- Data to examine -
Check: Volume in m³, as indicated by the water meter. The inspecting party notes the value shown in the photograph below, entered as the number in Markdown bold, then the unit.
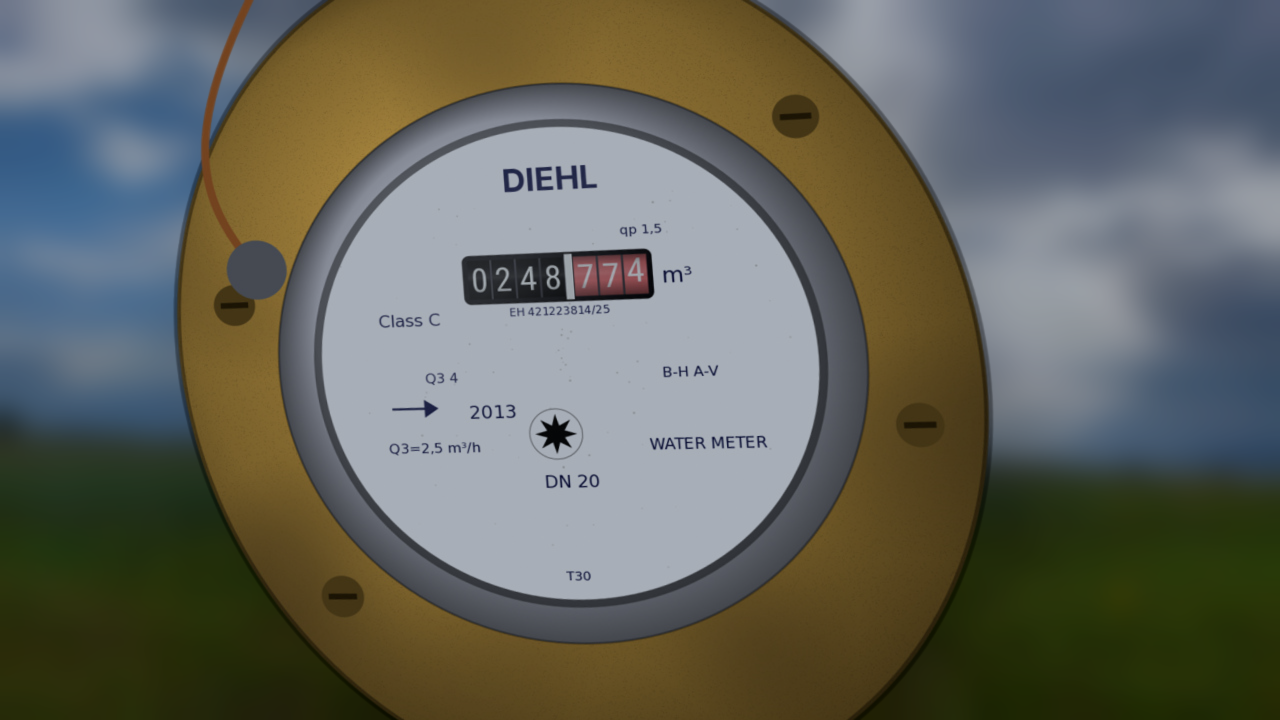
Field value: **248.774** m³
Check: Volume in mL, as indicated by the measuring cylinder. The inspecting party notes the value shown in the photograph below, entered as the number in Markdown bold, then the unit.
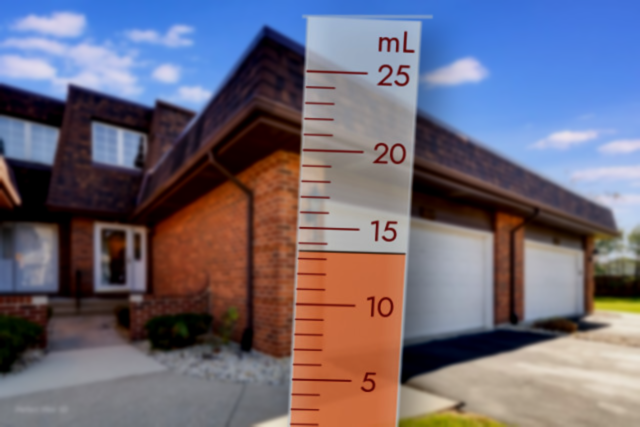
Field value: **13.5** mL
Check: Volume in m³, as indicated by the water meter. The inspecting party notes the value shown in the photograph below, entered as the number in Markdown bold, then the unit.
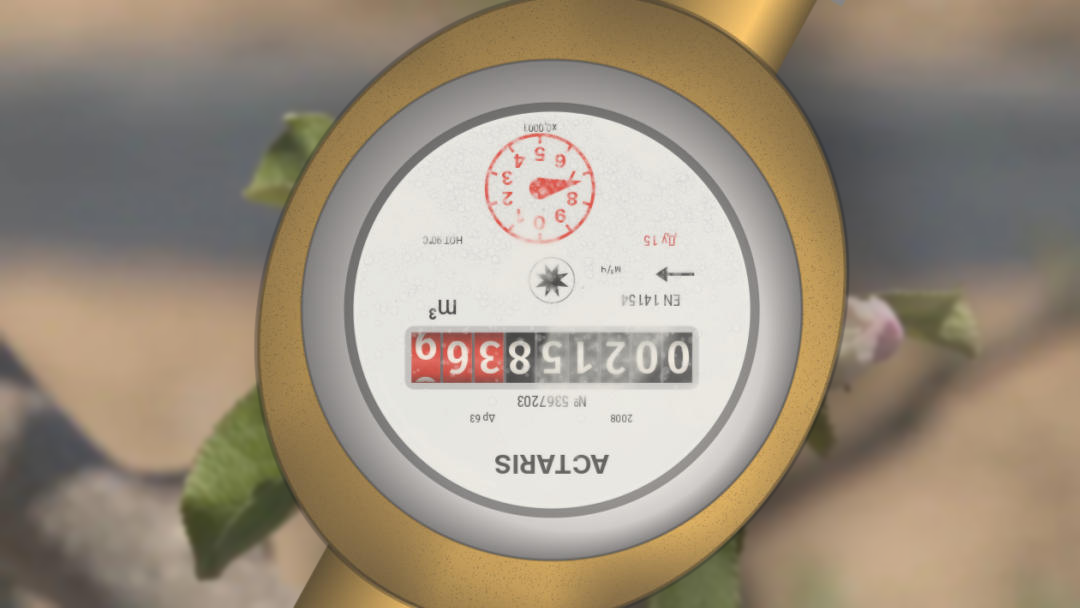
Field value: **2158.3687** m³
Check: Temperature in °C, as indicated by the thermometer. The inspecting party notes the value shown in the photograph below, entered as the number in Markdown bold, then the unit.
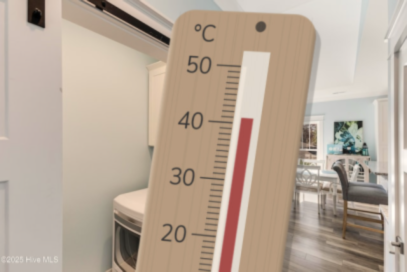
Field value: **41** °C
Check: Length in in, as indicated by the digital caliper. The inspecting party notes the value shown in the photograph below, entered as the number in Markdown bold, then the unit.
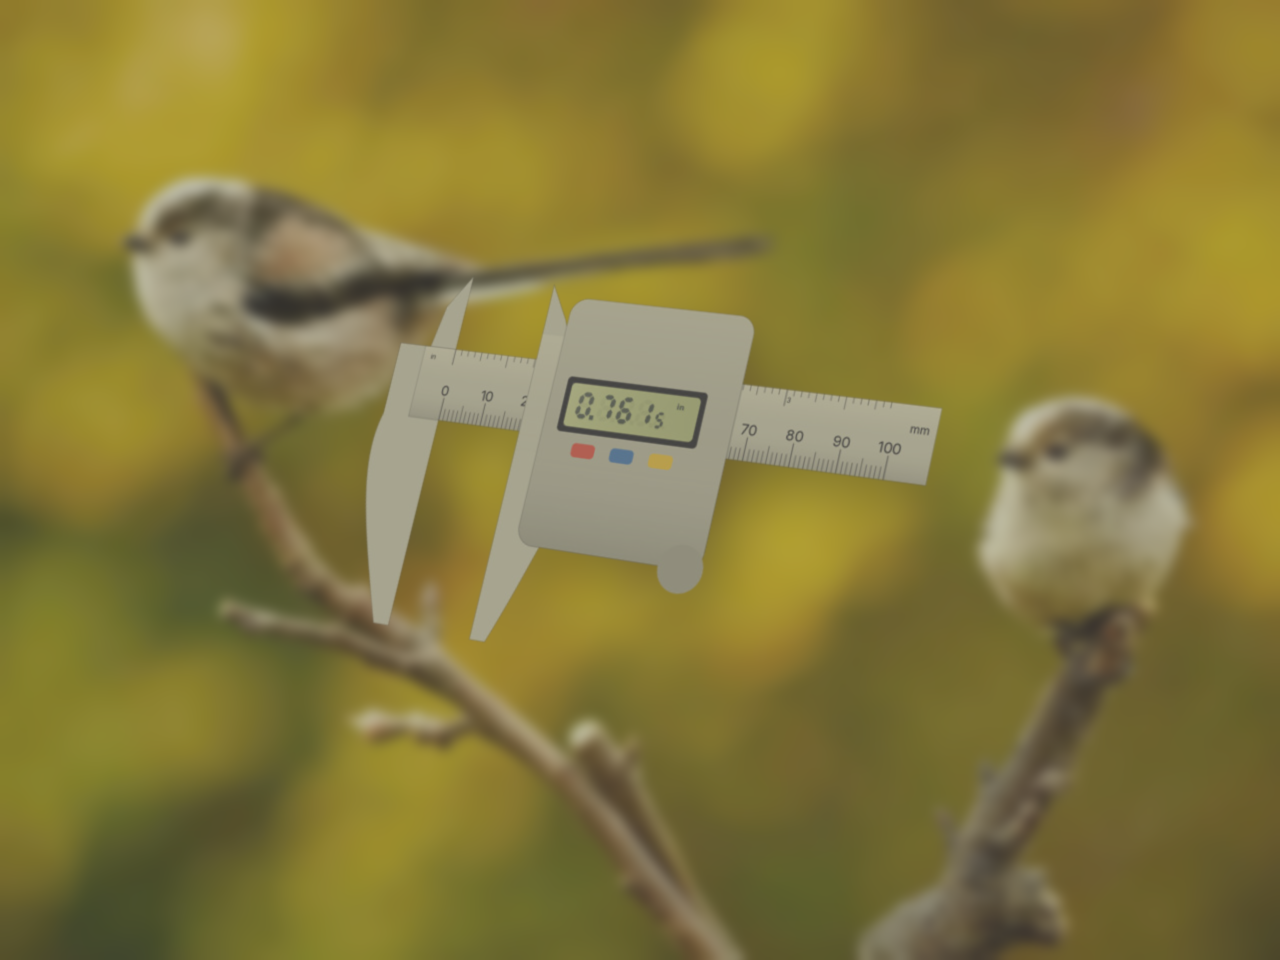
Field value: **0.7615** in
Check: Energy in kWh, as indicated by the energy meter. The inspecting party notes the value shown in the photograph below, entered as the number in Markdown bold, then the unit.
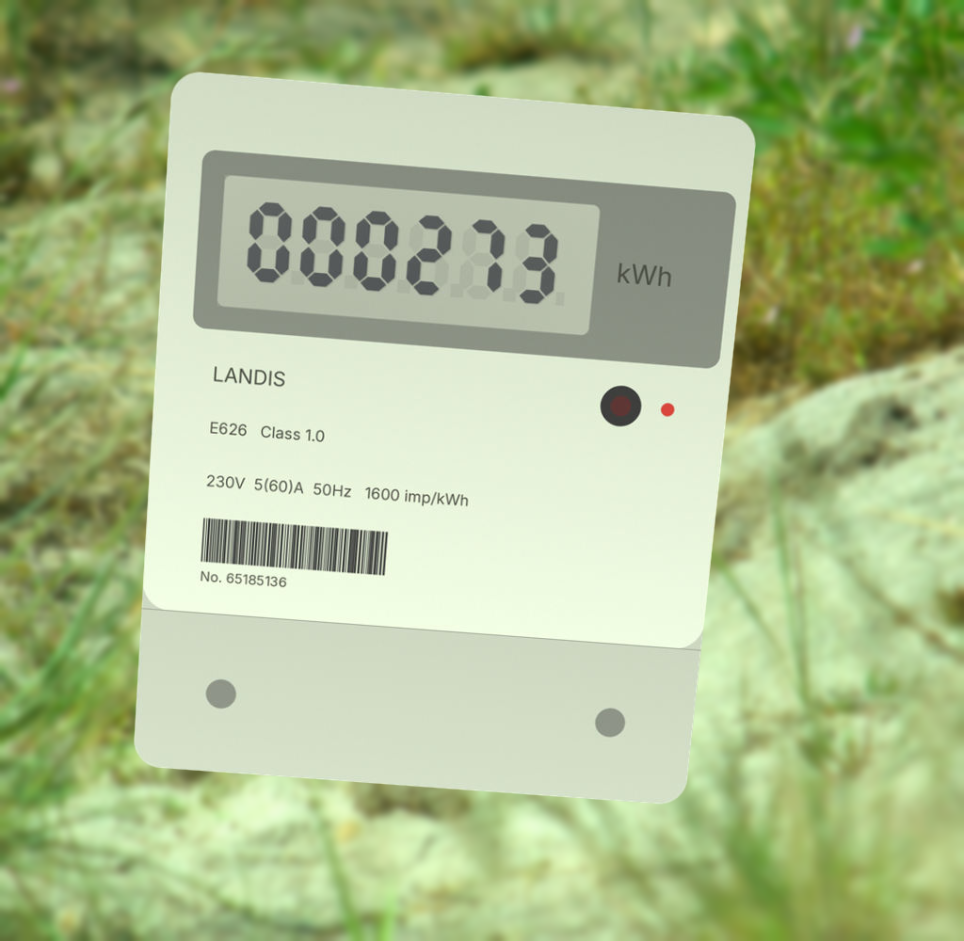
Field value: **273** kWh
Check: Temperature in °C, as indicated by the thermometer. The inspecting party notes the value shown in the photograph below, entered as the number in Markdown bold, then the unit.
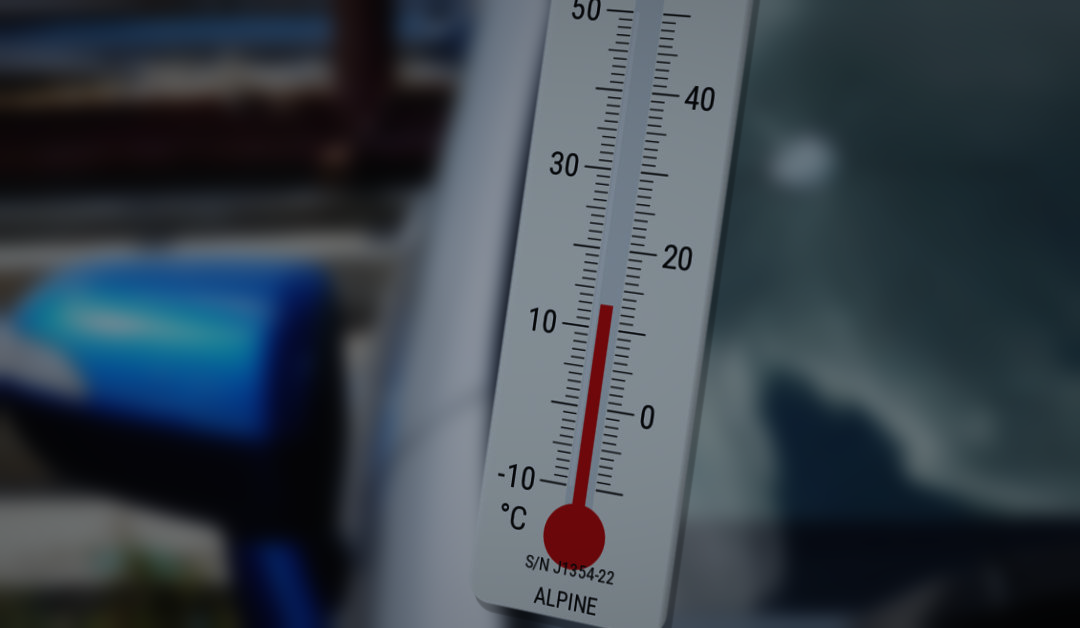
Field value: **13** °C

- Goal of the exercise -
Rewrite everything from the line containing "Check: Energy in" down to the end of the entries, putting "inspector" wherever "inspecting party" appears and changing nothing else. Leave the pictures out.

- Answer to the exercise -
Check: Energy in kWh, as indicated by the energy meter. The inspector notes the value shown in the photograph below, entered as the number in Markdown bold, then the unit.
Field value: **273** kWh
Check: Temperature in °C, as indicated by the thermometer. The inspector notes the value shown in the photograph below, entered as the number in Markdown bold, then the unit.
Field value: **13** °C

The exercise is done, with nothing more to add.